Before February 2013 Prosper included screen names for investors and third party sites like Prosper-Stats and Lendstats provided information about those investors. Since 2009 the name Reflective-Rupee was always near the top of the list of largest investors. And when I started investing in Prosper in 2010 he was always the #1 largest investor.

I have always wanted to meet the person or organization behind the screen name so I was delighted when late last year the person we have known as Reflective-Rupee reached out to me. After a few back and forth emails he agreed to come on the podcast and go public with his investment strategy for the first time.

In this podcast you will learn all about this large Prosper investor:

  • How and why he decided to enter the p2p lending space.
  • How his initial interest in Prosper led to a kind of obsession.
  • The big difference between Prosper 1.0 and Prosper 2.0.
  • Why he chose Prosper over Lending Club.
  • Why his statistics on Lendstats and Prosper-Stats are wrong.
  • His internal rate of return since he started investing.
  • Why he has moved his focus to the Prosper secondary market.
  • The two pieces of information that make the secondary market attractive.
  • How he is able to achieve large scale for investing on Prosper’s secondary market.
  • The risk to buying a note at a premium on the secondary market.
  • How he invested on the primary market.
  • His actual strategy for investing in the secondary market.

The Man Behind Reflective-Rupee

Brett Byers, age 50, lives in the San Francisco area. He is a professional investor with over a decade of experience leading the venture capital activities of an institutional investment firm, VCFA Group. He formerly served, primarily in the information technology industry, as a senior executive, corporate attorney, and engineer. Brett holds a J.D. from Yale Law School and a B.S. in electrical engineering from Cornell University.

Since retiring from VCFA Group, Brett has focused on his personal investing (both venture capital equity investments and peer-to-peer lending), his family, and saving rainforest, via which he in primarily focused on prevention of the massive releases of CO2 from destruction of rainforest. During the past year, he has personally financed projects to save over 1,000,000 acres of tropical rainforest, and has joined the board of the Rainforest Trust. He encourages others to save acres of rainforest (and prevent emissions of 1000 tons of CO2) by donating the cost of a cup of coffee here:  http://www.rainforesttrust.org/acres-for-50cents/.

You can subscribe to the Lend Academy Podcast via iTunes or Stitcher. There is an audio player directly below or you can download the MP3 file here.

{ 9 comments… read them below or add one }

Chris February 25, 2014 at 1:15 pm

Finally! The “Reflective-Rupee” is no longer anonymous! =)

[Bounding boxes with keypoints]
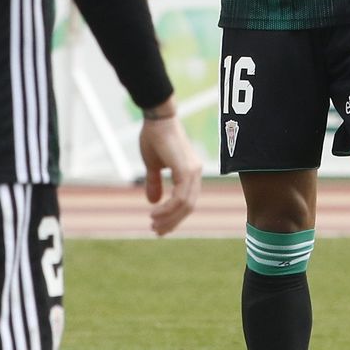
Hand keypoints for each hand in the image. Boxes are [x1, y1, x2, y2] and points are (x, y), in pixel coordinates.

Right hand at [138, 105, 201, 235]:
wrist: (156, 118)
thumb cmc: (155, 137)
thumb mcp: (153, 164)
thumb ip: (155, 182)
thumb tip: (153, 202)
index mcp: (190, 171)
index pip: (187, 200)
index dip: (175, 215)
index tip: (160, 225)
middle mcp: (196, 172)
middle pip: (188, 206)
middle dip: (173, 221)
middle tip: (157, 231)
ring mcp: (193, 171)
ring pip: (185, 204)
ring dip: (169, 218)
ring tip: (154, 224)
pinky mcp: (186, 170)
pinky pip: (180, 197)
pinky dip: (168, 208)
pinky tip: (155, 212)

TASK INSTRUCTIONS =
• A. In the podcast page about Reflective-Rupee, which university awarded Brett Byers his law degree?
• B. Carry on the podcast page about Reflective-Rupee from the point where it ends.

RESULTS FOR THE EXERCISE =
• A. Yale Law School

• B.
Listening to this podcast did in fact remind me of the “good ole days” when both of the platforms were still trying to figure things out. I used to love the ability to private message other investors (which was how I met worth-blanket2). Plus, it was nice to get ideas of how you were performing “against the market” when everyone’s screen name data was publicly available. I also find it ironic that Brett, Peter, and I refer to the good ole days like eons ago, but all of the radical changes mentioned in the podcast happened only over a few years and not decades. 2008/2009 wasn’t that long ago! But enough walking down memory lane…

One other item that caught my attention in this quite informative podcast (good job Peter) was how huge of a secondary market player Brett is. If the percentage of auction wins mentioned in the podcast is accurate, Brett is quite literally a market maker. Both an impressive and very much needed service.

Overall, the podcast was well worth the time listening and learning. Kudo’s Peter! And nice to finally meet you Brett!

Reply

Peter Renton February 25, 2014 at 11:18 pm

Thanks Chris. Always good to hear your comments. Whenever I have gone on the Prosper secondary market I always see Reflective Rupee – he clearly is a market maker.

Reply

Brett Byers February 26, 2014 at 12:04 am

Thanks for the kind words, Chris, and great to meet you as well!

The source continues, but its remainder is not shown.